Start of EXERCISE MATERIALS

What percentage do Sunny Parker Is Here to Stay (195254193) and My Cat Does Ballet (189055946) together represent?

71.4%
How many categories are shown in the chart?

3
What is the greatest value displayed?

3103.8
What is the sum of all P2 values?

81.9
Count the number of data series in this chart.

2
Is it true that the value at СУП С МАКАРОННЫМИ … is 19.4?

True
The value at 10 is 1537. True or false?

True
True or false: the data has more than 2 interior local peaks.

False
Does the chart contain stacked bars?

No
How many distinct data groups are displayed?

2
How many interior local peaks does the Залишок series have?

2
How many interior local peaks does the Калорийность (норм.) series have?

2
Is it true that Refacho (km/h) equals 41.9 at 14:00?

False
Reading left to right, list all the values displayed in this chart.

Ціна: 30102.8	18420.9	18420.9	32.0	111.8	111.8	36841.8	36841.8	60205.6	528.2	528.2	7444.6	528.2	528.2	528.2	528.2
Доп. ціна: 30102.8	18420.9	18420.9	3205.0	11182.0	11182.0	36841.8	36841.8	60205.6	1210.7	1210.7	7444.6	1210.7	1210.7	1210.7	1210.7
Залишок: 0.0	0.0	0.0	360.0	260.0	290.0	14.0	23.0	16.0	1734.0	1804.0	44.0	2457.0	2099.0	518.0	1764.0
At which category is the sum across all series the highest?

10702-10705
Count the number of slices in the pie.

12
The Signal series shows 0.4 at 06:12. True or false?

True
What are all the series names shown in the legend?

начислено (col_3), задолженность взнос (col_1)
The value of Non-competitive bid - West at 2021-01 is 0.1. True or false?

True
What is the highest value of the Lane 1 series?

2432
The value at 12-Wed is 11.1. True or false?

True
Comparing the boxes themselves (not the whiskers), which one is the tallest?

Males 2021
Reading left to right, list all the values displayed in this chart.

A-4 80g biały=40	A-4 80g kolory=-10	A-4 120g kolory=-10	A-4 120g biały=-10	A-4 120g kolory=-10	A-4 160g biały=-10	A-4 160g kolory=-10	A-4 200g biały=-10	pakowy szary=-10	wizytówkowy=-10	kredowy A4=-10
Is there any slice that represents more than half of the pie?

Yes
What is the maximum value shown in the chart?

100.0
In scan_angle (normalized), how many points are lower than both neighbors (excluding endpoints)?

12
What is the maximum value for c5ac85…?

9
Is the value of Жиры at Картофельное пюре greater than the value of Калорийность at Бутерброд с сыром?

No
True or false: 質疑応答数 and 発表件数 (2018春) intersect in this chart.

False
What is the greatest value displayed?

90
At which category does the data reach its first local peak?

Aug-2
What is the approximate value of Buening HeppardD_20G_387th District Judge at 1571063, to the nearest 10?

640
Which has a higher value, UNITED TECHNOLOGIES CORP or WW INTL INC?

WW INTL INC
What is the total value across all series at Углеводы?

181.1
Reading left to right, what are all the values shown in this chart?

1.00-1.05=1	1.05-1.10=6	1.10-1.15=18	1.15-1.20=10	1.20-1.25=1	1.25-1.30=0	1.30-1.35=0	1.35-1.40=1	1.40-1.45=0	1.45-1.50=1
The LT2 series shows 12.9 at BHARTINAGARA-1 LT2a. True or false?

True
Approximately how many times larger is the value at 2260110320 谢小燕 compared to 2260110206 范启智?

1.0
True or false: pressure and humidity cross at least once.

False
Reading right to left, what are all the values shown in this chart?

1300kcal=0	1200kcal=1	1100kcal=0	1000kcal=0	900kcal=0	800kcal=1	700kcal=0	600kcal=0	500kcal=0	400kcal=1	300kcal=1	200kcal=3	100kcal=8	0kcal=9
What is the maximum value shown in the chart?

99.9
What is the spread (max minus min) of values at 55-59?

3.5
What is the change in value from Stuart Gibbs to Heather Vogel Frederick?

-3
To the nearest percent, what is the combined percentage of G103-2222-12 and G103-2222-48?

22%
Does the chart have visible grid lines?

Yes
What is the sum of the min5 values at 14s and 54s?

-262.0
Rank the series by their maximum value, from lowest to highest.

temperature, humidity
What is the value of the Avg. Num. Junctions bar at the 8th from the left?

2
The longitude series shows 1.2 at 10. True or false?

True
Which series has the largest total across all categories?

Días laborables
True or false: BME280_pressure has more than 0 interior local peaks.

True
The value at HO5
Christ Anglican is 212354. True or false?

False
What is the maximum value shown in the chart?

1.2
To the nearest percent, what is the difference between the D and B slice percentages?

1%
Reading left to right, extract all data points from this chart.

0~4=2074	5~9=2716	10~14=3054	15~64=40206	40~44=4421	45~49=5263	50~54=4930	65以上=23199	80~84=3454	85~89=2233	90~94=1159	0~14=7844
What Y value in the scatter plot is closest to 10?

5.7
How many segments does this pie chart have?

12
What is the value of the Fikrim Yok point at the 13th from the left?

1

End of EXERCISE MATERIALS

■ **YOUR ASSIGNMENT**: Reproduce all of the records above line for line, with no changes.

■ **TASK OUTPUT**:
What percentage do Sunny Parker Is Here to Stay (195254193) and My Cat Does Ballet (189055946) together represent?

71.4%
How many categories are shown in the chart?

3
What is the greatest value displayed?

3103.8
What is the sum of all P2 values?

81.9
Count the number of data series in this chart.

2
Is it true that the value at СУП С МАКАРОННЫМИ … is 19.4?

True
The value at 10 is 1537. True or false?

True
True or false: the data has more than 2 interior local peaks.

False
Does the chart contain stacked bars?

No
How many distinct data groups are displayed?

2
How many interior local peaks does the Залишок series have?

2
How many interior local peaks does the Калорийность (норм.) series have?

2
Is it true that Refacho (km/h) equals 41.9 at 14:00?

False
Reading left to right, list all the values displayed in this chart.

Ціна: 30102.8	18420.9	18420.9	32.0	111.8	111.8	36841.8	36841.8	60205.6	528.2	528.2	7444.6	528.2	528.2	528.2	528.2
Доп. ціна: 30102.8	18420.9	18420.9	3205.0	11182.0	11182.0	36841.8	36841.8	60205.6	1210.7	1210.7	7444.6	1210.7	1210.7	1210.7	1210.7
Залишок: 0.0	0.0	0.0	360.0	260.0	290.0	14.0	23.0	16.0	1734.0	1804.0	44.0	2457.0	2099.0	518.0	1764.0
At which category is the sum across all series the highest?

10702-10705
Count the number of slices in the pie.

12
The Signal series shows 0.4 at 06:12. True or false?

True
What are all the series names shown in the legend?

начислено (col_3), задолженность взнос (col_1)
The value of Non-competitive bid - West at 2021-01 is 0.1. True or false?

True
What is the highest value of the Lane 1 series?

2432
The value at 12-Wed is 11.1. True or false?

True
Comparing the boxes themselves (not the whiskers), which one is the tallest?

Males 2021
Reading left to right, list all the values displayed in this chart.

A-4 80g biały=40	A-4 80g kolory=-10	A-4 120g kolory=-10	A-4 120g biały=-10	A-4 120g kolory=-10	A-4 160g biały=-10	A-4 160g kolory=-10	A-4 200g biały=-10	pakowy szary=-10	wizytówkowy=-10	kredowy A4=-10
Is there any slice that represents more than half of the pie?

Yes
What is the maximum value shown in the chart?

100.0
In scan_angle (normalized), how many points are lower than both neighbors (excluding endpoints)?

12
What is the maximum value for c5ac85…?

9
Is the value of Жиры at Картофельное пюре greater than the value of Калорийность at Бутерброд с сыром?

No
True or false: 質疑応答数 and 発表件数 (2018春) intersect in this chart.

False
What is the greatest value displayed?

90
At which category does the data reach its first local peak?

Aug-2
What is the approximate value of Buening HeppardD_20G_387th District Judge at 1571063, to the nearest 10?

640
Which has a higher value, UNITED TECHNOLOGIES CORP or WW INTL INC?

WW INTL INC
What is the total value across all series at Углеводы?

181.1
Reading left to right, what are all the values shown in this chart?

1.00-1.05=1	1.05-1.10=6	1.10-1.15=18	1.15-1.20=10	1.20-1.25=1	1.25-1.30=0	1.30-1.35=0	1.35-1.40=1	1.40-1.45=0	1.45-1.50=1
The LT2 series shows 12.9 at BHARTINAGARA-1 LT2a. True or false?

True
Approximately how many times larger is the value at 2260110320 谢小燕 compared to 2260110206 范启智?

1.0
True or false: pressure and humidity cross at least once.

False
Reading right to left, what are all the values shown in this chart?

1300kcal=0	1200kcal=1	1100kcal=0	1000kcal=0	900kcal=0	800kcal=1	700kcal=0	600kcal=0	500kcal=0	400kcal=1	300kcal=1	200kcal=3	100kcal=8	0kcal=9
What is the maximum value shown in the chart?

99.9
What is the spread (max minus min) of values at 55-59?

3.5
What is the change in value from Stuart Gibbs to Heather Vogel Frederick?

-3
To the nearest percent, what is the combined percentage of G103-2222-12 and G103-2222-48?

22%
Does the chart have visible grid lines?

Yes
What is the sum of the min5 values at 14s and 54s?

-262.0
Rank the series by their maximum value, from lowest to highest.

temperature, humidity
What is the value of the Avg. Num. Junctions bar at the 8th from the left?

2
The longitude series shows 1.2 at 10. True or false?

True
Which series has the largest total across all categories?

Días laborables
True or false: BME280_pressure has more than 0 interior local peaks.

True
The value at HO5
Christ Anglican is 212354. True or false?

False
What is the maximum value shown in the chart?

1.2
To the nearest percent, what is the difference between the D and B slice percentages?

1%
Reading left to right, extract all data points from this chart.

0~4=2074	5~9=2716	10~14=3054	15~64=40206	40~44=4421	45~49=5263	50~54=4930	65以上=23199	80~84=3454	85~89=2233	90~94=1159	0~14=7844
What Y value in the scatter plot is closest to 10?

5.7
How many segments does this pie chart have?

12
What is the value of the Fikrim Yok point at the 13th from the left?

1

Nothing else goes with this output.